Go over the data and copy out each line with "Selv" in it.

*** Data records Section Begins ***

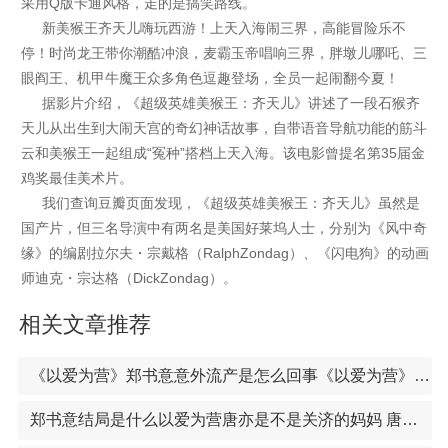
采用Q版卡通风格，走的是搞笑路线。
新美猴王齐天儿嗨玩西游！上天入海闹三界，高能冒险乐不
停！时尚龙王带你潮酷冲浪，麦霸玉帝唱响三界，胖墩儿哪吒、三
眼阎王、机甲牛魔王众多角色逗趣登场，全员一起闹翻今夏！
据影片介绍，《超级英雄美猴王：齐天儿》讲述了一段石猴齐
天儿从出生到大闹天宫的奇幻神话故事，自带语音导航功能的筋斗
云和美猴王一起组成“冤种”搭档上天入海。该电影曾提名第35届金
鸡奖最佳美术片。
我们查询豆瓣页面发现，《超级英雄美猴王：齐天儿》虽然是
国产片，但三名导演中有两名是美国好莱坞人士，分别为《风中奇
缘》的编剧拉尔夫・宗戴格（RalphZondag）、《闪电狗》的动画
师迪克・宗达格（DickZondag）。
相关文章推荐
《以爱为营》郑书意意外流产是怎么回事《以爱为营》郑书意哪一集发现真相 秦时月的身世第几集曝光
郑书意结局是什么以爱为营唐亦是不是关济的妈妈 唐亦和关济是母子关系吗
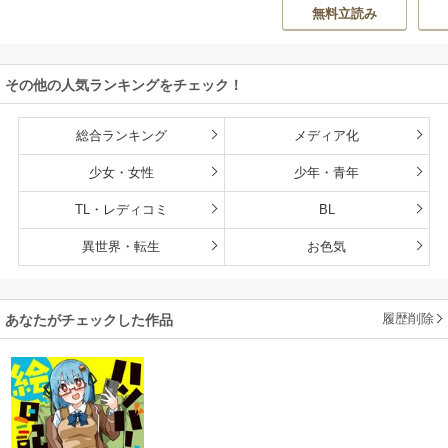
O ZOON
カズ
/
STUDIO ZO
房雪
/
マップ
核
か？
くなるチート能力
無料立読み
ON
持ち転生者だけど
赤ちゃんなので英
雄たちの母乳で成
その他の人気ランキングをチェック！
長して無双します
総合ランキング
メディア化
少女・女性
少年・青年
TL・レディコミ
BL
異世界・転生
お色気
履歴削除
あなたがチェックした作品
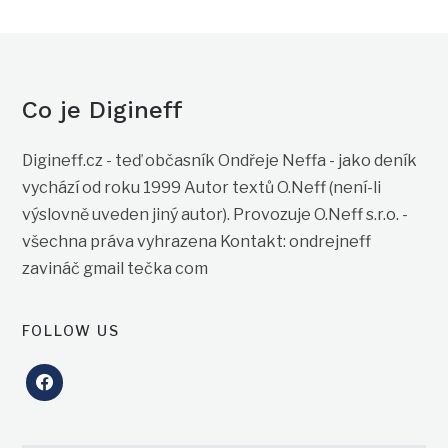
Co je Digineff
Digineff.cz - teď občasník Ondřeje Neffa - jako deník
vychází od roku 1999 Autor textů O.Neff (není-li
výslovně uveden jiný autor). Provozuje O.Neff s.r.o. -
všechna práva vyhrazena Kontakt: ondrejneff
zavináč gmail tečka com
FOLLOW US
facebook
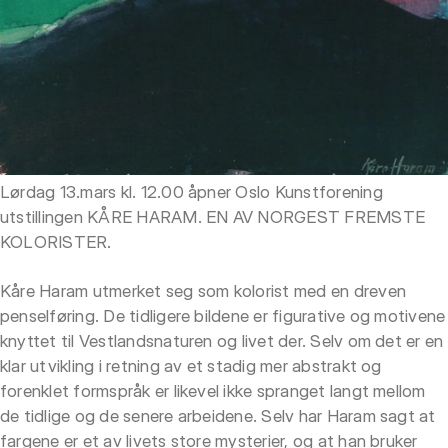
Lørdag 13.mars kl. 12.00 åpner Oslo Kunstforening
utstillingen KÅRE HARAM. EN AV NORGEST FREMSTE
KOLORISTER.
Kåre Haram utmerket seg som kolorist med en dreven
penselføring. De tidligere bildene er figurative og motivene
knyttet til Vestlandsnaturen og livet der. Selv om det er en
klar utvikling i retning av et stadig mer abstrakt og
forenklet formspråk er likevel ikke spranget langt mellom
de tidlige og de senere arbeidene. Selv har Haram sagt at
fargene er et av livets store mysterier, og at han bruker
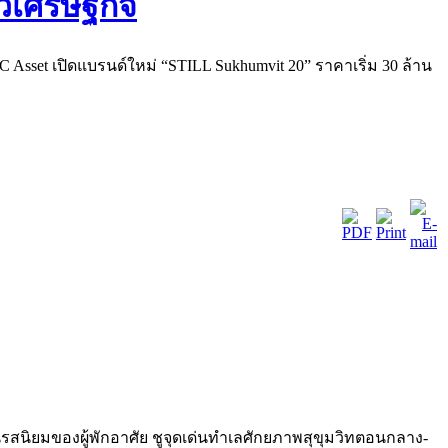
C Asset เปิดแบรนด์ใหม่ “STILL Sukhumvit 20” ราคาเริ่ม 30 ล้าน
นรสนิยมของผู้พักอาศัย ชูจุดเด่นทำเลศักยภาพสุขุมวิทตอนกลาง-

*** Data records Section Ends ***

** Output **
knyttet til Vestlandsnaturen og livet der. Selv om det er en
de tidlige og de senere arbeidene. Selv har Haram sagt at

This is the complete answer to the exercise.